The Prince of Wales used the ceremony marking the 300th anniversary of Fleet Street yesterday to criticise the media for being "too cynical and intrusive" and undermining Britain's institutions by focusing on the foibles of individuals.

He told the audience of newspaper owners and editors there was a "culture of complaining" that did not appreciate the vital contribution of the Church, the Civil Service, the police, and the armed services and subjected them to "unfair criticism and exposure to debate".

The speech, written by the Prince, and trailed by St James's Palace as "robust and controversial", was delivered at St Brides, "the journalists' church" to celebrate the tricentenary of Britain's first daily newspaper, the Daily Courant.
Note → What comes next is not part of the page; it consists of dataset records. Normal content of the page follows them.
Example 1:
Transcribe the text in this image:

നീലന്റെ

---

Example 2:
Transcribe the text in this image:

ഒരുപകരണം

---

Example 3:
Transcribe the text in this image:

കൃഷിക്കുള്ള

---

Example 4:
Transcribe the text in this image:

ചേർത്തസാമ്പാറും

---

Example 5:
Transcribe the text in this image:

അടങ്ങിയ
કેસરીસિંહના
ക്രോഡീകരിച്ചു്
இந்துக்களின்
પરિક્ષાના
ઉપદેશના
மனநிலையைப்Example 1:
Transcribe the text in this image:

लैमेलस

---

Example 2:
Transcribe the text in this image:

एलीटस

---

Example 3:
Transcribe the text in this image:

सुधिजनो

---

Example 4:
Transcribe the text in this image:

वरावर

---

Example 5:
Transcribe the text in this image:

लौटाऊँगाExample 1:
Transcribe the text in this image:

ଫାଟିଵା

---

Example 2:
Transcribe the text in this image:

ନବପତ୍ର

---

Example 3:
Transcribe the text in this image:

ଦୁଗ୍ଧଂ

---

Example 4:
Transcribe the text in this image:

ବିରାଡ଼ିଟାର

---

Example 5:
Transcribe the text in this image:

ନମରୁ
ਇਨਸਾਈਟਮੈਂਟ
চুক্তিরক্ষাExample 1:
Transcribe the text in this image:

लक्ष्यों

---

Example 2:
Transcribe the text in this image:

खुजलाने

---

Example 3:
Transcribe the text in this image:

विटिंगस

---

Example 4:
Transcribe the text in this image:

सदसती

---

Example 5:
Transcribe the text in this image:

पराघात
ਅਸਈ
The Prince told 25 chairmen and chief executives of newspapers, including Rupert Murdoch and Richard Desmond, that the Press had been "awkward, cantankerous, cynical, bloody-minded, at times intrusive, at times inaccurate and at times deeply unfair and harmful to individuals and to institutions".
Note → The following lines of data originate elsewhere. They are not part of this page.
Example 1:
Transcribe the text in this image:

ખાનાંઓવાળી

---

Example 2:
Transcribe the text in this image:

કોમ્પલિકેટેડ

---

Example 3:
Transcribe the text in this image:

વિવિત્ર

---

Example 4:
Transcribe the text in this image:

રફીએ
The Prince acknowledged Thomas Jefferson's views that "these faults are the 'reality of our liberty'... virtues and vices rolled into one". He added that the media had sometimes been "too cynical, too ready to assume the worst", and, as a result, "important parts of British life have become damaged because of the failings not of the institutions themselves, but of individuals within them".
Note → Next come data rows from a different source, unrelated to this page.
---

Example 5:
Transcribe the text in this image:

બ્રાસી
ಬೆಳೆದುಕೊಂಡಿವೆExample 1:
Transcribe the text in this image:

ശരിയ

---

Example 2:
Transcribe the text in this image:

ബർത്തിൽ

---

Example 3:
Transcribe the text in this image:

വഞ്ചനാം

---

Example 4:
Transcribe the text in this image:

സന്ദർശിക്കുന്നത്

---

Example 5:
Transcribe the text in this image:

Touching on the row over government "spin", Prince Charles said "the boundary between constructive comment about structures and destructive scepticism about the integrity of any public servant seems sometimes to be blurred ... Does our faith in the integrity of the Civil Service – or public service itself – not become dented by the actions of a small minority of individuals?

"The public services' roots are human ones, and their reputations are susceptible to long-term decay and [the] corrosive drip of constant criticism. A degree of this criticism stems from a culture which is too often concerned with complaining, everyone demanding their 'rights', whatever they may be, and blaming others when things go wrong."

The Prince of Wales later visited the London Press Club, at St Brides Institute, for a newspaper exhibition, and was photographed staring with bemusement at a News of the World front page about the Earl and Countess of Wessex giving up their jobs, headlined "At Last". The story was about "Royal handouts".